Saudi Arabia continues being on an excess capacity roll. After totally butchering the concepts of apples and oranges, specifically as pertains to light sweet and heavy sour, with the market apparently stupid enough not to know the difference, and somehow promising it can make up for lost Libyan output last week when in reality it is in desperate need to export more oil to balance its budget, the increasingly troubled country now is seen as the natural backstop to Oman disruptions. Reuters reports: "Oil prices turned lower on Monday as reassurances from Saudi Arabia that extra supply needs had been met soothed market fears over the spread of protests to oil-producer Oman. Violent uprisings in OPEC member Libya dramatically reduced exports from North Africa, but Saudi Aramco CEO Khalid al-Falih told reporters on Monday the shortfall had been made up. Falih refused to give exact figures, but an industry source on Friday said the top exporter's output had risen to more than 9 million barrels per day (bpd). This compared with roughly 8.3 million bpd in January, according to a Reuters survey." Of course, whether or not there is any actual hike in production in a country long rumored to be vastly exaggerating its spare capacity, we will only know months from now. In the meantime, Saudi will gladly take the few days of stability sub-$100 WTI grants the world, while it decides how to handle increasingly more beligerent neighbors Yemen, Oman and Bahrain.
"Saudi Arabia saying they are replacing more or less what has been lost from Libya is calming the market this morning," said Cristin Tuxen, senior commodities analyst at Danske Bank, who warned prices could easily rally again if the situation in the Middle East deteriorated.
"We saw how nervous the market was when we saw the spike last week to $120 a barrel (for Brent). It really highlights that the risk premia related to geo-politics in the region is changing hour by hour."
Prices for both benchmarks had earlier jumped a dollar higher on the day as Oman became the latest producer to feel the impact of the regional unrest, although its oil flow has not been affected.
Omani oil is equivalent to about 1 percent of global oil consumption, and any disruption could be expected to have an impact on oil prices.
Protesters blocked roads into the industrial area of Oman's refined product export port Sohar on Monday. Product shipments continued unhindered, a port spokeswoman said.
Oman produces around 850,000 barrels per day (bpd) and its crude forms part of benchmark used to price more than 10 million bpd of crude shipped from the Middle East to Asia.

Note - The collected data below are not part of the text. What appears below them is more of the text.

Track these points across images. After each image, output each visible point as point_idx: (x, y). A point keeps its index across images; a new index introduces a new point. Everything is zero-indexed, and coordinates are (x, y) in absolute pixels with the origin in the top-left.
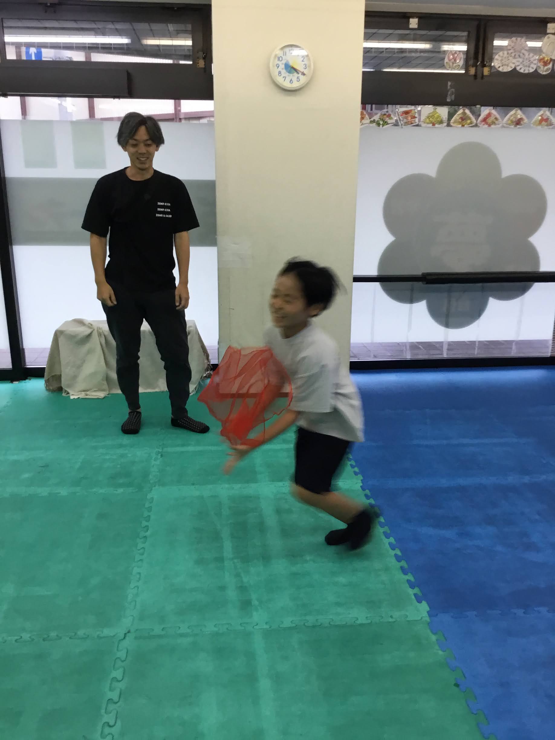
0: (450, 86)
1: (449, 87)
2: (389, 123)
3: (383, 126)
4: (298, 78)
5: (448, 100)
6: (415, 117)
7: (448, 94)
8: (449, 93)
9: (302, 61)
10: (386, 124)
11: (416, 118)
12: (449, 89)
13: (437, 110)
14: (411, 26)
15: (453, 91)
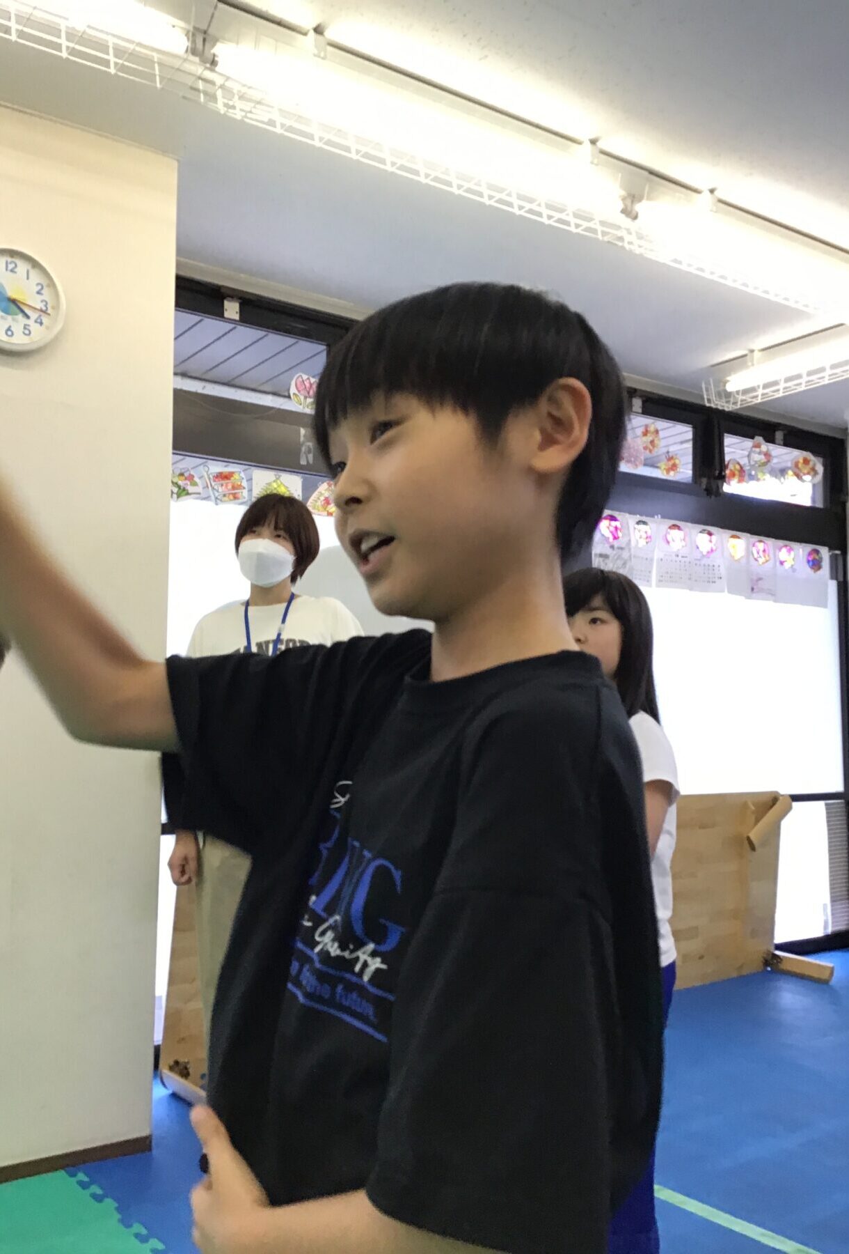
0: (304, 436)
1: (302, 439)
2: (190, 492)
3: (178, 497)
4: (26, 327)
5: (303, 462)
6: (240, 487)
7: (300, 450)
8: (303, 449)
9: (38, 293)
10: (185, 493)
11: (244, 488)
12: (304, 442)
13: (281, 478)
14: (227, 315)
15: (309, 447)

The uprising in Libya has shut in as much as three-quarters of its output of 1.6 million bpd, according to some estimates.
Iran's oil minister urged Saudi Arabia on Sunday to refrain from taking a hasty decision on increasing its oil production after the popular uprising in Libya, the official IRNA news agency reported.
Iran is also selling more crude to refiners looking for alternatives to Libyan supplies.
One thing is sure: should protests spread to Russia and Canada, Saudi Arabia will be more than happy to pick up the slack from that production cut off as well. And should cocoa output from Ivory Coast be halted permamently, Saudi may soon consider replacing that lost output too.